You can’t print which error is problematic directly no.

But you can pass the “allow_unused=True” flag to remove the error and then check which outputs are “None”. These are the ones that were not connected to the graph.

Brando_Miranda · March 3, 2022, 6:34pm

Hi!

it should be trivial from the pytorch dev side. If you PyTorch already knows some params are NOT in the forward pass since it failed to do backprop – then instead of giving me an existential quantifier tell me which one concretely is not being used. Then I can debug it. Otherwise, where do I even start in a large model?

Correct me if Im wrong

Brando_Miranda · March 3, 2022, 6:33pm

Hi!

it should be trivial from the pytorch dev side. If you PyTorch already knows some params are NOT in the forward pass since it failed to do backprop – then instead of giving me an existential quantifier tell me which one concretely is not being used. Then I can debug it. Otherwise, where do I even start in a large model?

Correct me if I am wrong

albanD · March 3, 2022, 6:36pm

Lets discuss in the issue to avoid duplicate!

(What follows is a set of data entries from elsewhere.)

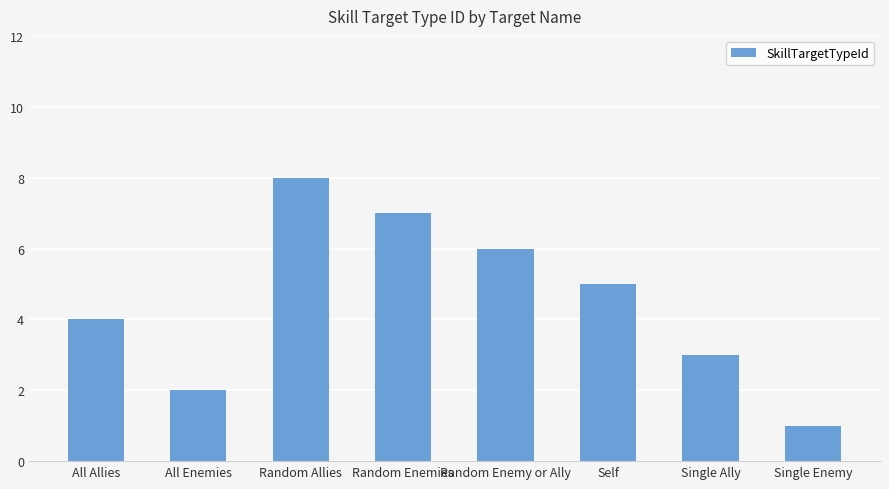

The chart shows a value of 1 at Single Enemy. True or false?

True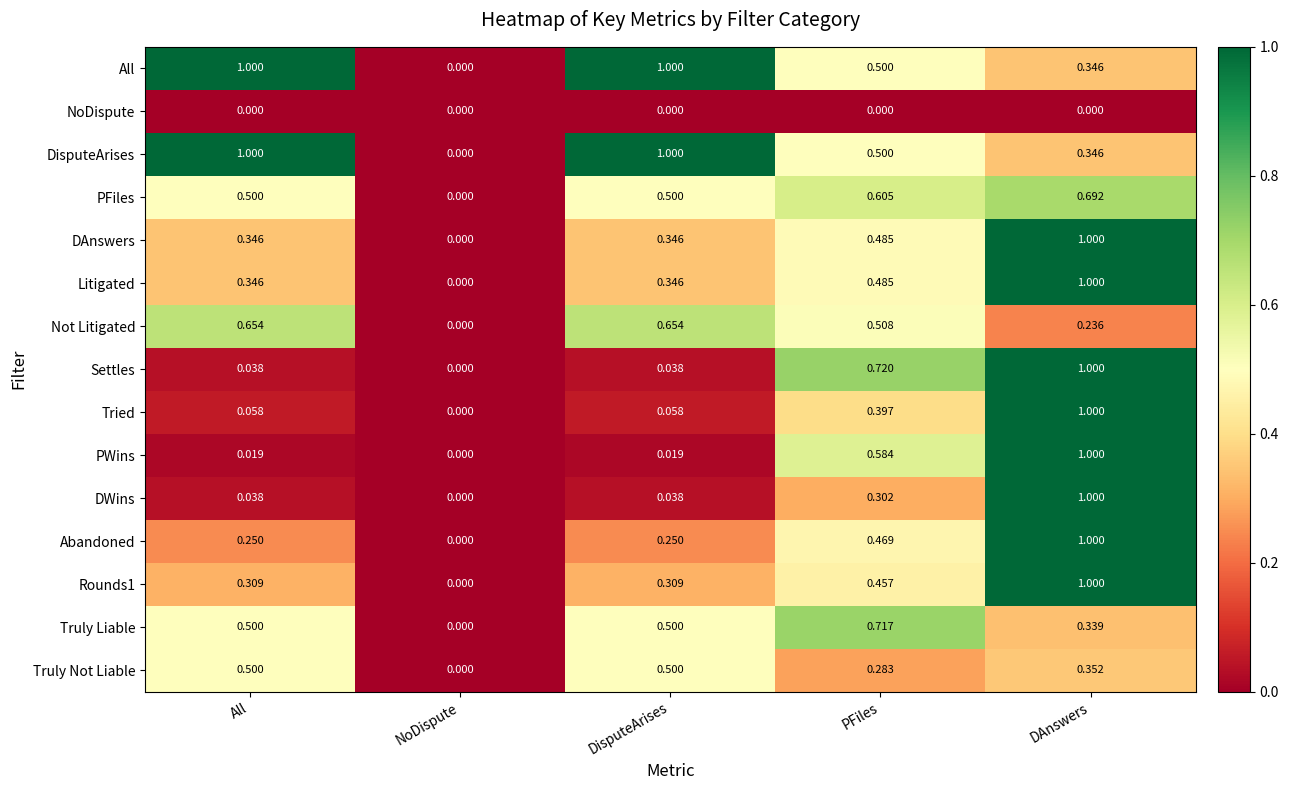

At which category is the sum across all series the highest?

DAnswers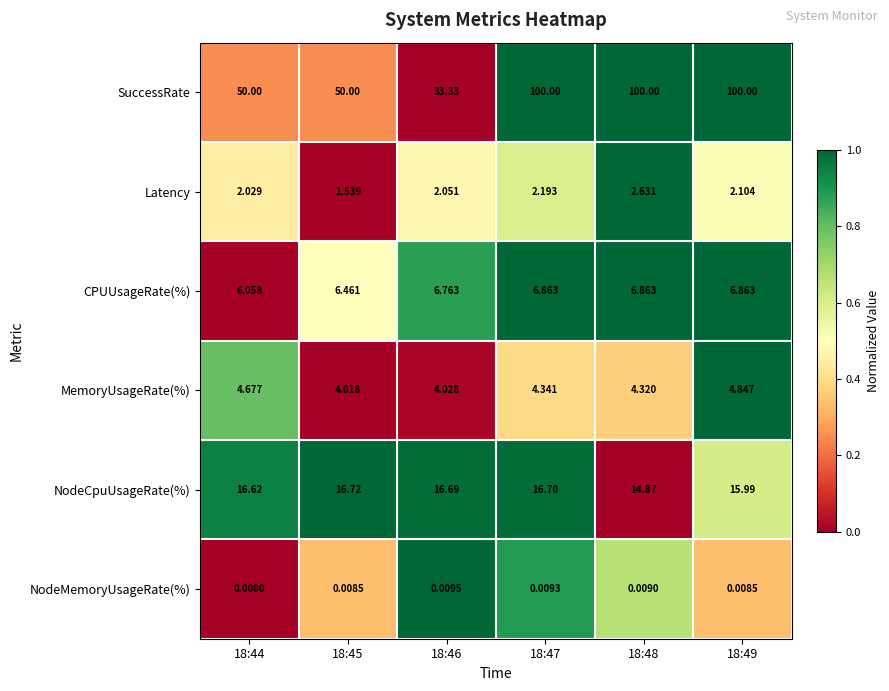

Rank the series at 18:47 from lowest to highest value.

NodeMemoryUsageRate(%), Latency, MemoryUsageRate(%), CPUUsageRate(%), NodeCpuUsageRate(%), SuccessRate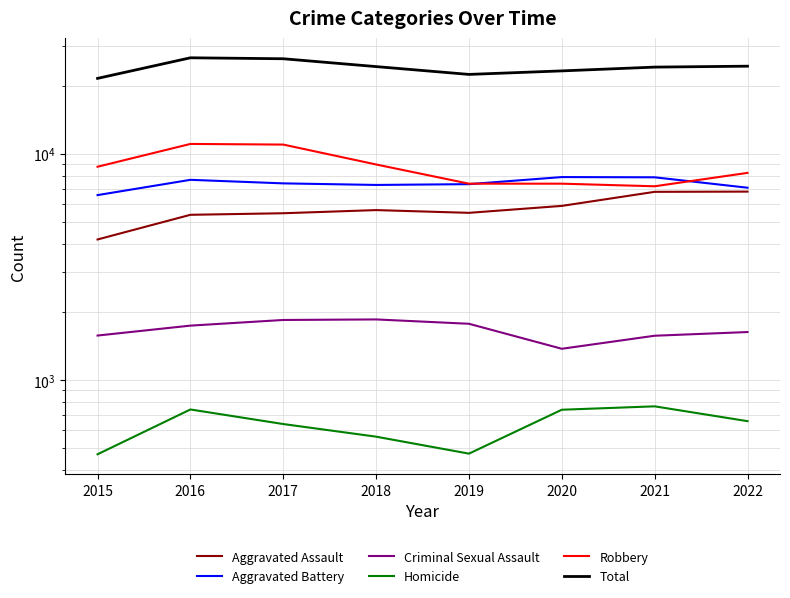

Which series has the widest spread of values?

Total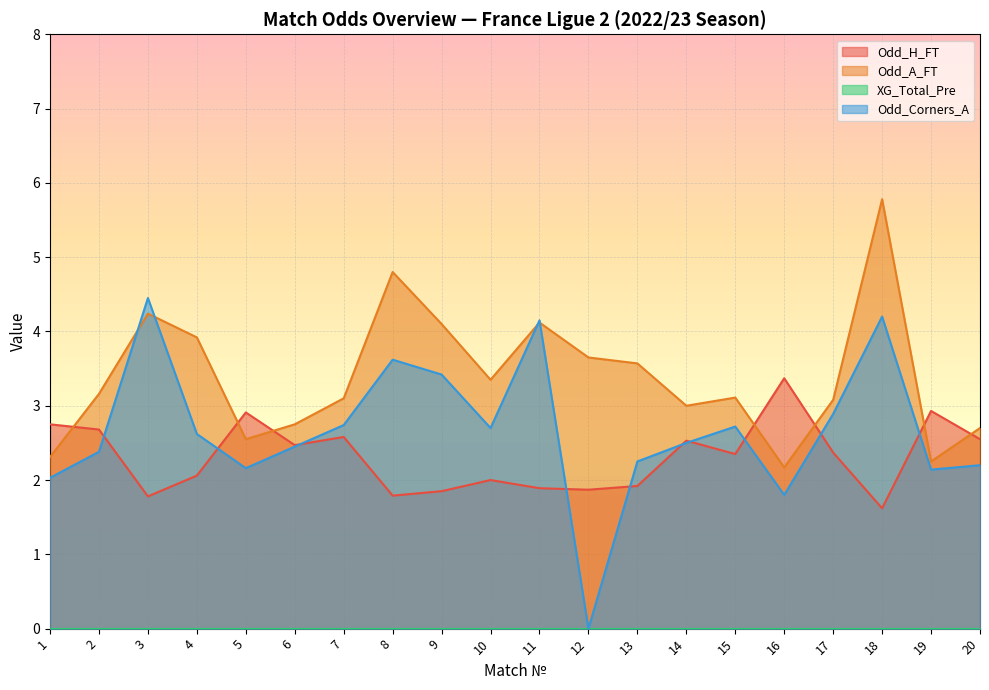

What is the difference between the second highest and minimum values in the Odd_Corners_A series?

4.2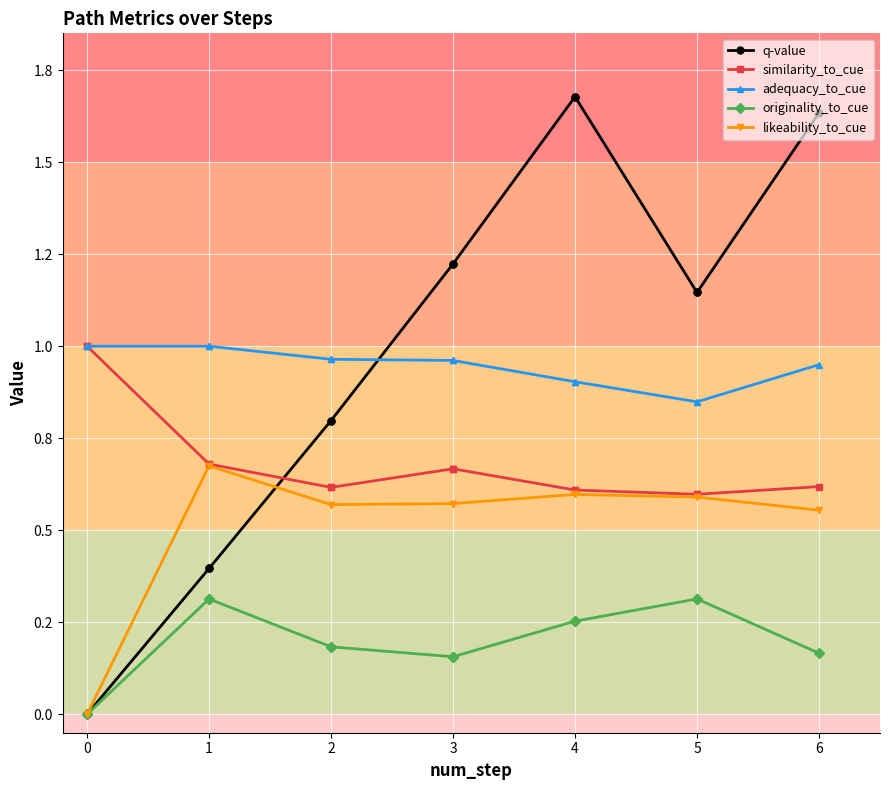

After their last crossing, which series has the higher values: likeability_to_cue or q-value?

q-value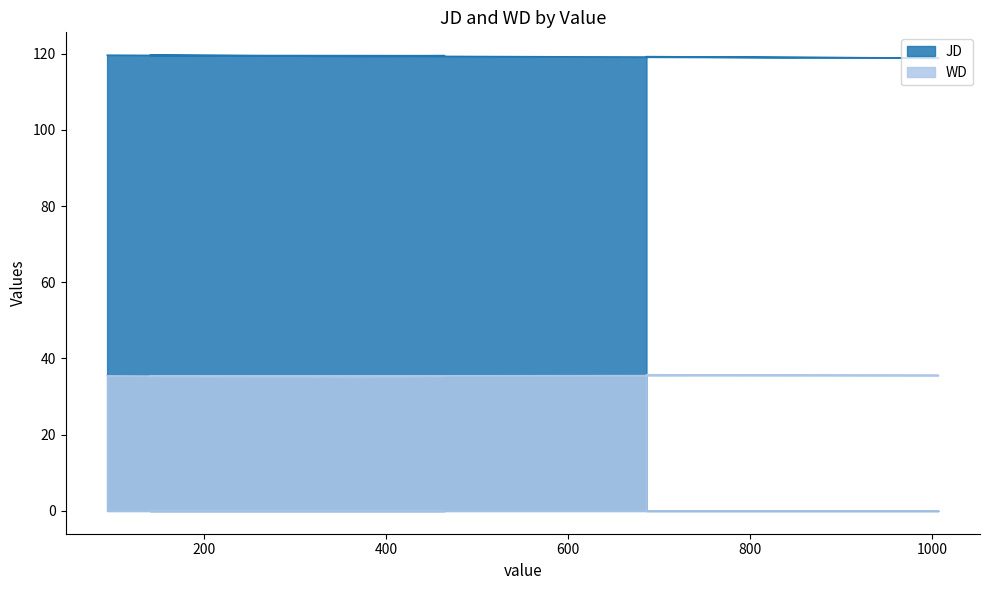

Is it true that JD equals 169.5 at 1007?

False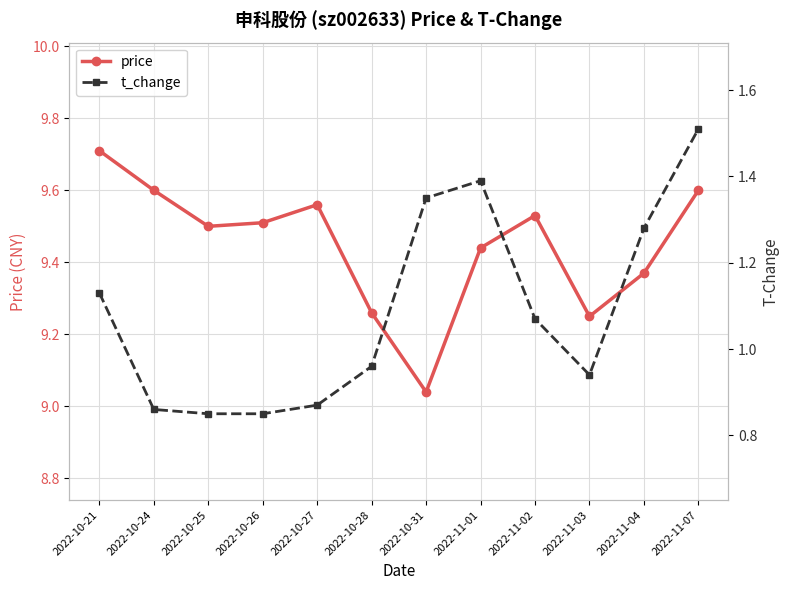

Reading left to right, extract all data points from this chart.

price: 2022-10-21=9.7	2022-10-24=9.6	2022-10-25=9.5	2022-10-26=9.5	2022-10-27=9.6	2022-10-28=9.3	2022-10-31=9.0	2022-11-01=9.4	2022-11-02=9.5	2022-11-03=9.2	2022-11-04=9.4	2022-11-07=9.6
t_change: 2022-10-21=1.1	2022-10-24=0.9	2022-10-25=0.8	2022-10-26=0.8	2022-10-27=0.9	2022-10-28=1.0	2022-10-31=1.4	2022-11-01=1.4	2022-11-02=1.1	2022-11-03=0.9	2022-11-04=1.3	2022-11-07=1.5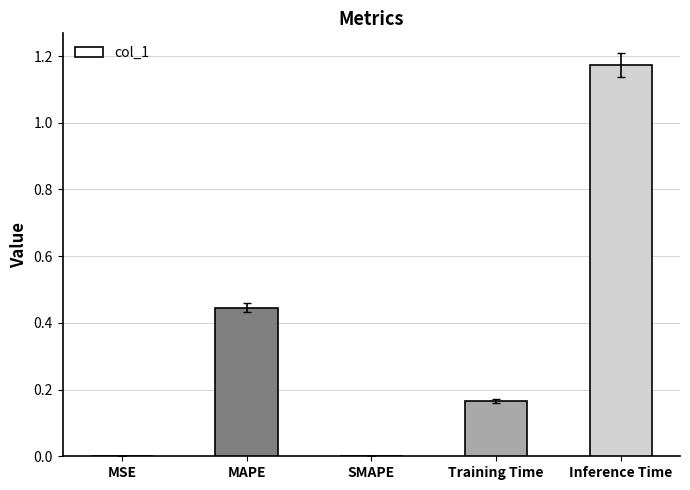

Is it true that the value at Training Time is 0.3?

False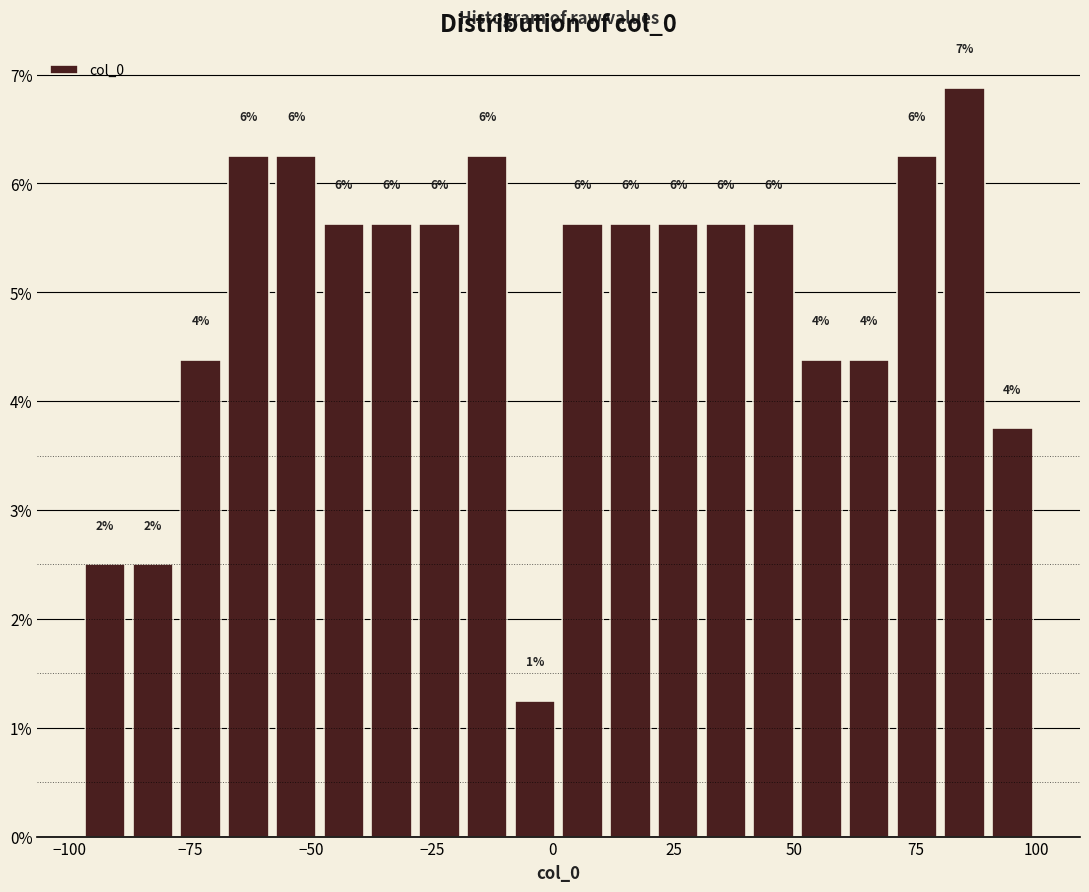

Around what value on the x-axis is the tallest bar? Give the approximate position of its centre, as read against the axis.

85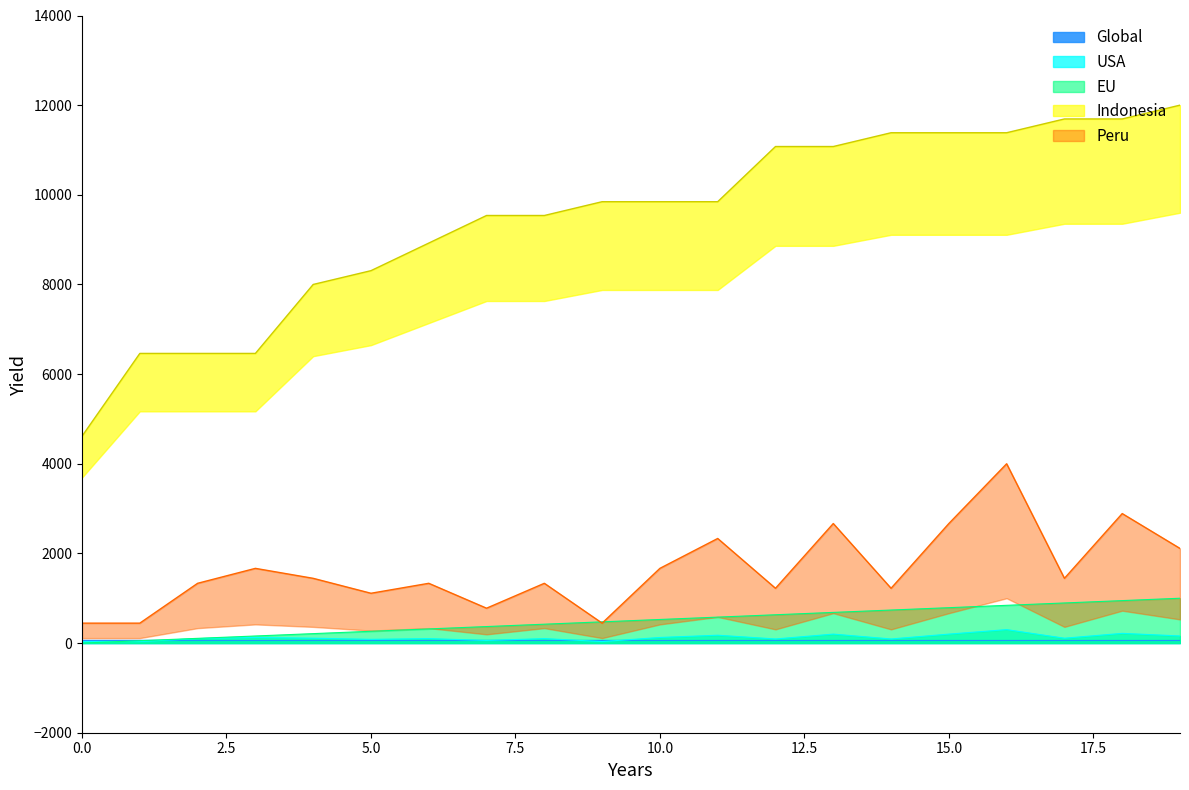

Is the value of Target at 9 greater than the value of Source at 17?

No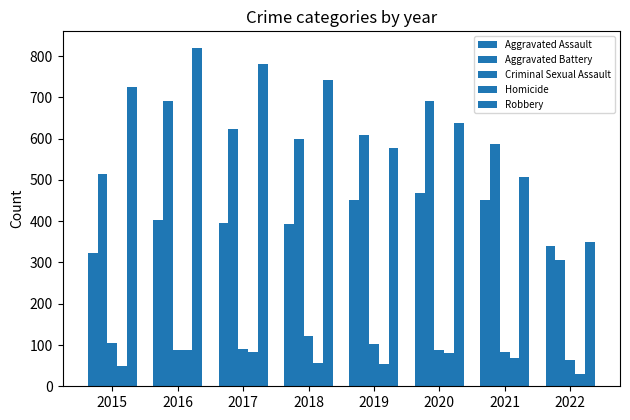

How many values in the Criminal Sexual Assault series are below 90?

4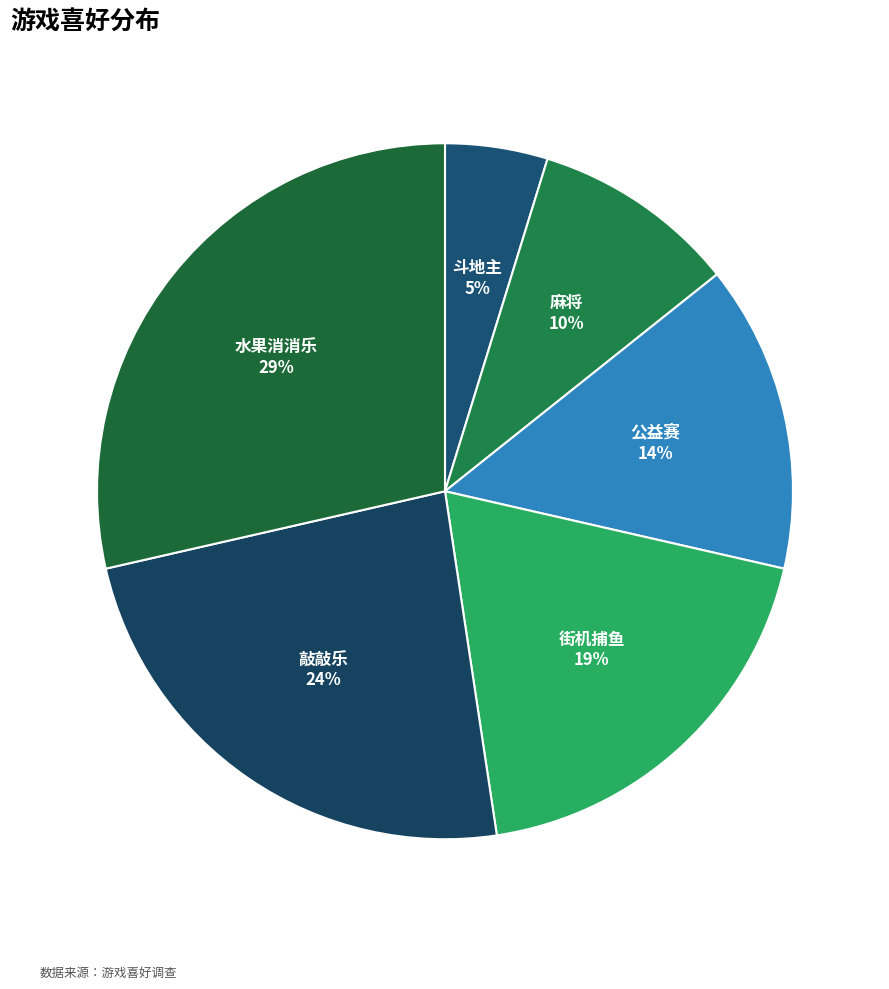

Do 敲敲乐 and 麻将 together represent more than half of the pie?

No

zhiyuanpeng · March 14, 2022, 1:37am

Thans for your reply. The doc of allow_unused should be updated. It is confused about the consequence of setting allow_unused true.

Ts_M · March 21, 2022, 10:00am

Hi, I encountered a similar problem when I reproduced the gradient penalty of WGAN-gp. It appears that changing the view/shape of the tensor, say X, that is passed to inputs arguments causes this problem. Don’t know if this is true for the original post and whether this is desired behavior. This can be replicated by following codes:

import torch
from torch.autograd import grad
a=torch.randn((3,4),requires_grad=True)
b=a @ (torch.arange(4).float()+1).reshape(4,1)
c=b.sum()
gs=grad(c,a.view(-1),torch.ones_like(c),True,True)[0]
# ^ will fail with RuntimeError:...Tensors appears to not have been used in the graph. Set allow_unused=True...
gs=grad(c,a,torch.ones_like(c),True,True)[0] # success

The PyTorch version that I used is 1.10.2.

ptrblck · March 22, 2022, 6:08am

I think the failure in your code is expected as you are passing a view of a (with a valid .grad_fn) as the input to torch.autograd.grad. a.view(-1) is thus also not a leaf tensor anymore.

Ts_M · March 22, 2022, 7:05am

Sounds Reasonable! Thank you for the reply.

Yeshwanth_V · April 4, 2022, 4:17am

I am facing the same issue. Did anyone find a workaround for this?

Brando_Miranda · October 22, 2022, 8:19pm

@ptrblck @albanD how do I set allow_unused=True globally? I just have a normal .backward() so I never actually use the torch.autograd.grad(outputs, inputs, grad_outputs=None, retain_graph=None, create_graph=False, only_inputs=True, allow_unused=False, is_grads_batched=False) directly myself as the docs suggest.

How do I set this true? (hoping this will remove the fact that it’s likely that the params for my vit/transformer aren’t being used when I do a forward pass and that’s fine)